## Textauszug
Kommunales

Die Bundesregierung verfolgt ein ehrgeiziges Ziel: bis zum Jahr 2020 eine Million Elektrofahrzeuge auf Deutschlands Straßen. Wie das ohne bessere Ladeinfrastruktur klappen soll, bleibt aber ihr Geheimnis. (Foto: Wraneschitz)

16.03.2018

Künftig leichter laden im eigenen Keller

Bayern, Sachsen und Hessen kämpfen für eine bessere Infrastruktur für E-Autos in Deutschland – der Bund bremst

Laut Wohneigentumsgesetz (WEG) müssen derzeit alle Immobilienbesitzer in einem Mehrparteienhaus der Installation von Ladesäulen für E-Mobile in Tiefgaragen zustimmen. Ein neues „Gesetz zur Änderung des WEG und des Bürgerlichen Gesetzbuchs zur Förderung der Barrierefreiheit und Elektromobilität“ (GBE) soll die Installation künftig auch ohne Zustimmung der anderen Wohneigentümer erlauben.

## Bereitgestelltes Material
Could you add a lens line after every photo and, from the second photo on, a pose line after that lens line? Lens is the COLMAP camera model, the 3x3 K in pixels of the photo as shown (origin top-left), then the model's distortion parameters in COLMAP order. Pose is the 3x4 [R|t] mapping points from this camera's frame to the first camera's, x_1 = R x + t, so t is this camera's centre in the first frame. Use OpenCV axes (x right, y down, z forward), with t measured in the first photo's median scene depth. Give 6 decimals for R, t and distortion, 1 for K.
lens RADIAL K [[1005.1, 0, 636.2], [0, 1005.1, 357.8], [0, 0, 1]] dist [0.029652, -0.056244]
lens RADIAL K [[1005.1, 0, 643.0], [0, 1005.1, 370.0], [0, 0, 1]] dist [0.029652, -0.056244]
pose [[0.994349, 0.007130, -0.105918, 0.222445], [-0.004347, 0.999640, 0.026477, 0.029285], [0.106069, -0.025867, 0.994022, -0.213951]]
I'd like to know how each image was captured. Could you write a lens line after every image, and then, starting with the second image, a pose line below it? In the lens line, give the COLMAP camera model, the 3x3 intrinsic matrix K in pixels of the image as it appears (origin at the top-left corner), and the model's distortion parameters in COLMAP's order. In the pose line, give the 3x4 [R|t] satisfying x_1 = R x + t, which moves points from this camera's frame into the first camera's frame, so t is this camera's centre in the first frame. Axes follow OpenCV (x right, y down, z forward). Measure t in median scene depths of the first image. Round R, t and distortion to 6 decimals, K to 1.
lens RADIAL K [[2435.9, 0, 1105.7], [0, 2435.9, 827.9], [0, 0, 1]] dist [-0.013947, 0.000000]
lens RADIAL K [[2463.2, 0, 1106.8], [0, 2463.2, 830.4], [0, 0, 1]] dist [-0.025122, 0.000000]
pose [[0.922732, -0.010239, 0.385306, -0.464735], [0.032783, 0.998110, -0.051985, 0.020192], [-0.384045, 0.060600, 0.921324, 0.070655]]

## Zur Aufgabe
Bitte beantworten Sie anhand des Textauszugs: Welcher Installation müssen laut Wohneigentumsgesetz derzeit alle Immobilienbesitzer in einem Mehrparteienhaus zustimmen?

## Gelöste Aufgabe
Der Installation von Ladesäulen für E-Mobile in Tiefgaragen.